Task directions: Output, word for word, every line from the line with "edificaba con el" through the final line of the data below.

Extracted entries:

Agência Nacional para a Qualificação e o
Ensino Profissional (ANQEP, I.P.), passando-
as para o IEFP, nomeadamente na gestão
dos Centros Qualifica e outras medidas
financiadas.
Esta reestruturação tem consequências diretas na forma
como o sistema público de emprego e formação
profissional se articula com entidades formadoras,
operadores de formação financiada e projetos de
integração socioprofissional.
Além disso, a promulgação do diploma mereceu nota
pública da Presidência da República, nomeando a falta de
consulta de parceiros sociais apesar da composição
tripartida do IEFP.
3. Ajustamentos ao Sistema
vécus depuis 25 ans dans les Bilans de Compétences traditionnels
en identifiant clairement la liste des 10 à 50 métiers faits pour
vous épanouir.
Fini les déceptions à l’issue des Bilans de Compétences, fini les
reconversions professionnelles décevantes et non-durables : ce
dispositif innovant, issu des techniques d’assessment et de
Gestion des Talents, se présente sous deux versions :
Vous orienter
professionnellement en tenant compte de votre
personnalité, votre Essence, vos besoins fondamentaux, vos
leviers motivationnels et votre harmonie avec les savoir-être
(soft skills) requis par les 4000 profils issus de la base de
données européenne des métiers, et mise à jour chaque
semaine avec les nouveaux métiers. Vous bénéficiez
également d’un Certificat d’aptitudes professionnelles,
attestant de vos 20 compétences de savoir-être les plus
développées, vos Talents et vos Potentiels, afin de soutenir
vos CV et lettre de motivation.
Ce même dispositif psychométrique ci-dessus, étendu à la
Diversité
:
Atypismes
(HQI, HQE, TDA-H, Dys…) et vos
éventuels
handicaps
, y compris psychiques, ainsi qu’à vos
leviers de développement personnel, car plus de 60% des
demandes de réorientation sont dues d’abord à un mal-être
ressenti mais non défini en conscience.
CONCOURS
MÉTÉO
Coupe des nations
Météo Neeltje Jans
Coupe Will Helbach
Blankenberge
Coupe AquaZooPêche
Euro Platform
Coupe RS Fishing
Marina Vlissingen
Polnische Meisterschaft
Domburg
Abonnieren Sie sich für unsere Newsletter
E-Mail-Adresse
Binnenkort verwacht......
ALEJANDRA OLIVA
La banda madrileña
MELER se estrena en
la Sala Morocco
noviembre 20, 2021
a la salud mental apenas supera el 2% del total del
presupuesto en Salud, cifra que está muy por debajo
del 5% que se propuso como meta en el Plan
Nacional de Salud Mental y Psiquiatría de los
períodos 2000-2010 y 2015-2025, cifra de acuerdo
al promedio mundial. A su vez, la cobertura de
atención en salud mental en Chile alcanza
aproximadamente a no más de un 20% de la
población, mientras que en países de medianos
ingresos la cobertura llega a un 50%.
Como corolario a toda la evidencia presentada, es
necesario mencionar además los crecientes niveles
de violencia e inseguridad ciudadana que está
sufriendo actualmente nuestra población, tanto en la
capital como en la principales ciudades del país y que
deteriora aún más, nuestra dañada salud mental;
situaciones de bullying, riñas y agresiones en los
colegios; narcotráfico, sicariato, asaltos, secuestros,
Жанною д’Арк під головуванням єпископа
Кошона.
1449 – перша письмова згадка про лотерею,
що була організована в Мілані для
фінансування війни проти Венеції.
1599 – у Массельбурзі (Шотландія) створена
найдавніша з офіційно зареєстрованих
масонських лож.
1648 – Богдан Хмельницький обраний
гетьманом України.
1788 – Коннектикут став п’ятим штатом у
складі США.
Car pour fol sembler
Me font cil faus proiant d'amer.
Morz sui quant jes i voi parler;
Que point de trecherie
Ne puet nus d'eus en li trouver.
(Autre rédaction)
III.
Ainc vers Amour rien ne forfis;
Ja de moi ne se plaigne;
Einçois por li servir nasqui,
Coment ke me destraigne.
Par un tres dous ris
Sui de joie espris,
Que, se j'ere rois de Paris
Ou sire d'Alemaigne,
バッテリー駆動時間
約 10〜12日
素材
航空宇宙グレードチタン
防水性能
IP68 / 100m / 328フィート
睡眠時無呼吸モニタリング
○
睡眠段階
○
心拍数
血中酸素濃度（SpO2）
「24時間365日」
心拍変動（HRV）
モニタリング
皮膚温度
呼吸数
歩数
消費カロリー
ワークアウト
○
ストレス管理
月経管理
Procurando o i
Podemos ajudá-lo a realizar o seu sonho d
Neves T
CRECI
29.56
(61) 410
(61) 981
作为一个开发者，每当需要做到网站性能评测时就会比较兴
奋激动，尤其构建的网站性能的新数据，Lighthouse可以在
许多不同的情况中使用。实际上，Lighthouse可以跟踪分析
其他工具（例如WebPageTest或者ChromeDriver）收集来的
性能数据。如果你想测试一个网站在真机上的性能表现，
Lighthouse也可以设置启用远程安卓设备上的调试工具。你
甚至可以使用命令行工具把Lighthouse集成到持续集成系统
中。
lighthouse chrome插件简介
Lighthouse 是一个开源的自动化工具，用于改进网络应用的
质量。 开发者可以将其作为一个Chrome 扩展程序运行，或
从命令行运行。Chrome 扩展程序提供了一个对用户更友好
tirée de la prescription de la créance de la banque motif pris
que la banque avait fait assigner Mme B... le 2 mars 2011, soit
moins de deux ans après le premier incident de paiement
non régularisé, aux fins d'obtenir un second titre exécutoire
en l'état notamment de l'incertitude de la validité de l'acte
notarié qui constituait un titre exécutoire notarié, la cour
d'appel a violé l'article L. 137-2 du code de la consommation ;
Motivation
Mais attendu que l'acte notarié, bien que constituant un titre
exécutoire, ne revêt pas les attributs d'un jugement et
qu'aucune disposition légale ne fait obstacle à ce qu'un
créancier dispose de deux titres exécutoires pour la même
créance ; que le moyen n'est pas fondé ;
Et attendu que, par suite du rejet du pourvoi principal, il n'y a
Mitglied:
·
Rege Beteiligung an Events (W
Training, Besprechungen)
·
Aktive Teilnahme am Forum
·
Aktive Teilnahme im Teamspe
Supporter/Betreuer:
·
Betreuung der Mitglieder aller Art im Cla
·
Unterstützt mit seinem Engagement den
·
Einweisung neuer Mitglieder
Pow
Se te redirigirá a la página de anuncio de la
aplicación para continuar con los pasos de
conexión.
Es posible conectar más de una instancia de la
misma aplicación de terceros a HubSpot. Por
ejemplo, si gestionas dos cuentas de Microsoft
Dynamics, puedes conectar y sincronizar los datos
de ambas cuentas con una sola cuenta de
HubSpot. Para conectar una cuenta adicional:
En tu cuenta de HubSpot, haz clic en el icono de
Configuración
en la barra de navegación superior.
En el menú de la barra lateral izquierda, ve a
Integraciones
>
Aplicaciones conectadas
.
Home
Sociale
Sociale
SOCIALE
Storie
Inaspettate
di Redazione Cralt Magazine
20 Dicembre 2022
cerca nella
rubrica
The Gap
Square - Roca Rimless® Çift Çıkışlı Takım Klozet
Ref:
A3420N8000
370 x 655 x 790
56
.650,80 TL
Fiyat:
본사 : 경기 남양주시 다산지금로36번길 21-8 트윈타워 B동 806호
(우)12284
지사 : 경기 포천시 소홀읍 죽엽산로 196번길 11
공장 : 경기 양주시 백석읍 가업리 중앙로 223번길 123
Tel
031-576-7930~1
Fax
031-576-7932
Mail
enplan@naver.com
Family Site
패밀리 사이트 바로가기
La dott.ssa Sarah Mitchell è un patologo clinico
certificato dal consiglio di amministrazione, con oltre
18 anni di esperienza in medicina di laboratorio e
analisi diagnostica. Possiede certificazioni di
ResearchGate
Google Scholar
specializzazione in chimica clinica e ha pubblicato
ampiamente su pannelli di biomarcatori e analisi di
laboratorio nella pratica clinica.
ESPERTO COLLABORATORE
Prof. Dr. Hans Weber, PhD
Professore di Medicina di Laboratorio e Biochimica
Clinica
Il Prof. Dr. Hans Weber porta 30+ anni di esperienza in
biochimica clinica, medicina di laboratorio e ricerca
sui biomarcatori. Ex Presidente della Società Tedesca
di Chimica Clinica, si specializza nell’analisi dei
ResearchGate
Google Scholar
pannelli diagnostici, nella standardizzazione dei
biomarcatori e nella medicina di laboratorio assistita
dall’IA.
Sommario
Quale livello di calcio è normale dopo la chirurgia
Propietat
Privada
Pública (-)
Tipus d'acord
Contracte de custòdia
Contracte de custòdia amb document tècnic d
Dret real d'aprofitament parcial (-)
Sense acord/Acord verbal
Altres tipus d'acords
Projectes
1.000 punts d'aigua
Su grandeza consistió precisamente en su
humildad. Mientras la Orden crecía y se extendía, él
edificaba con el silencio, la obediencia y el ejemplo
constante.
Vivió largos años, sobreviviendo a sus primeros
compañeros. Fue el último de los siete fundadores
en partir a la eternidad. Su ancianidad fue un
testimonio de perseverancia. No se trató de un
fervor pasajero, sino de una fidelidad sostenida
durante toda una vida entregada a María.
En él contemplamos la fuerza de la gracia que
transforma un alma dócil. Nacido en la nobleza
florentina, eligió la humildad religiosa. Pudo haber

Solution for this task:
edificaba con el silencio, la obediencia y el ejemplo
constante.
Vivió largos años, sobreviviendo a sus primeros
compañeros. Fue el último de los siete fundadores
en partir a la eternidad. Su ancianidad fue un
testimonio de perseverancia. No se trató de un
fervor pasajero, sino de una fidelidad sostenida
durante toda una vida entregada a María.
En él contemplamos la fuerza de la gracia que
transforma un alma dócil. Nacido en la nobleza
florentina, eligió la humildad religiosa. Pudo haber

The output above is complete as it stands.